Limited Liability Limited Partnership
There is yet another type of partnership called limited liability limited partnership (LLLP) that’s only
recognized in some states. An LLLP is similar to a limited partnership because it has general and limited
partners. However, the big difference is that the general partners have limited personal liability for the
partnership’s debts and obligations. That means if the partnership is sued, all partners are responsible
only up to the amount of their investment. LLLPs are popular among groups of real estate developers, who
seek to limit their exposure to what they’ve invested in a project.
Limited Partnership (LP) Pros and Cons
Unlike a general partnership, a limited partnership is a registered business entity.
To form an LP, you must file paperwork with the state. In an LP, there are two kinds of partners: those who
own, operate, and assume liability for the business (general partners), and those who act only as investors
(limited partners, sometimes called “silent partners”).

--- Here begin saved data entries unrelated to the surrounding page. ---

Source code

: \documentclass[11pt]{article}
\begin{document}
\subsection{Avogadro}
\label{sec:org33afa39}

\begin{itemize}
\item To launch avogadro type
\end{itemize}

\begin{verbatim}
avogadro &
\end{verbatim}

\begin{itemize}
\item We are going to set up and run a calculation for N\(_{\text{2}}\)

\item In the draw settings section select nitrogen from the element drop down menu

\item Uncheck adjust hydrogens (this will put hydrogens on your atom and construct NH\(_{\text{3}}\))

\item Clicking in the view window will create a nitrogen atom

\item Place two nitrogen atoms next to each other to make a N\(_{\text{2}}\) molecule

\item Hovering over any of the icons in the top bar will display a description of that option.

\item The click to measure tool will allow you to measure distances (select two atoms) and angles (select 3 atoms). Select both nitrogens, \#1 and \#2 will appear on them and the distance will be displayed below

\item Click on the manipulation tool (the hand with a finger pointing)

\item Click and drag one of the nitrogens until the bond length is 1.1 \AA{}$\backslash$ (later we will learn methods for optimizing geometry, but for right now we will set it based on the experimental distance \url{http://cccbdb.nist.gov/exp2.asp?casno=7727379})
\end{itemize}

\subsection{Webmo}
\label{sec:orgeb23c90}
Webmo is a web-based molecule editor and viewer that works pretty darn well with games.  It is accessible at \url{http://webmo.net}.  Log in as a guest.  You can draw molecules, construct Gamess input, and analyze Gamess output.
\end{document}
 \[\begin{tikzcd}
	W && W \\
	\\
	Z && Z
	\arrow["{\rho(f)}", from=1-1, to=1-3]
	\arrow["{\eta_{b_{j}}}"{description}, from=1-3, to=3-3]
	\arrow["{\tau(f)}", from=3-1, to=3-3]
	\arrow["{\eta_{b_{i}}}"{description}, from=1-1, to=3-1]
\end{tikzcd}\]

Limited partners don’t have control over business operations and have fewer liabilities. They typically act
as investors in the business and also pay fewer taxes because they have a more tangential role in the
company.
Pros of Limited Partnership
-
An LP is a good option for raising money because investors can serve as limited partners without
personal liability.
-
General partners get the money they need to operate but maintain authority over business operations.
- Limited partners can leave anytime without dissolving the business partnership.
Cons of Limited Partnership
- General partners are personally responsible for the business’s debts and liabilities.
- More expensive to create than a general partnership and requires a state filing.
-
A limited partner may also face personal liability if they inadvertently take too active a role in the
business.
Multi-owner businesses that want to raise money from investors often do well as LPs because investors can
avoid liability.
You might come across yet another business entity structure called a limitedliability partnership (LLP).
In an LLP, none of the partners have personal liability for the business,
but most states only allow law firms, accounting firms, doctor’s offices, and other professional service
firms to organize as LLPs. These types of businesses can organize as an LLP to avoid each partner from
having liability for the other’s actions. For example, if one doctor in a medical practice commits
malpractice, having an LLP lets the other doctors avoid liability.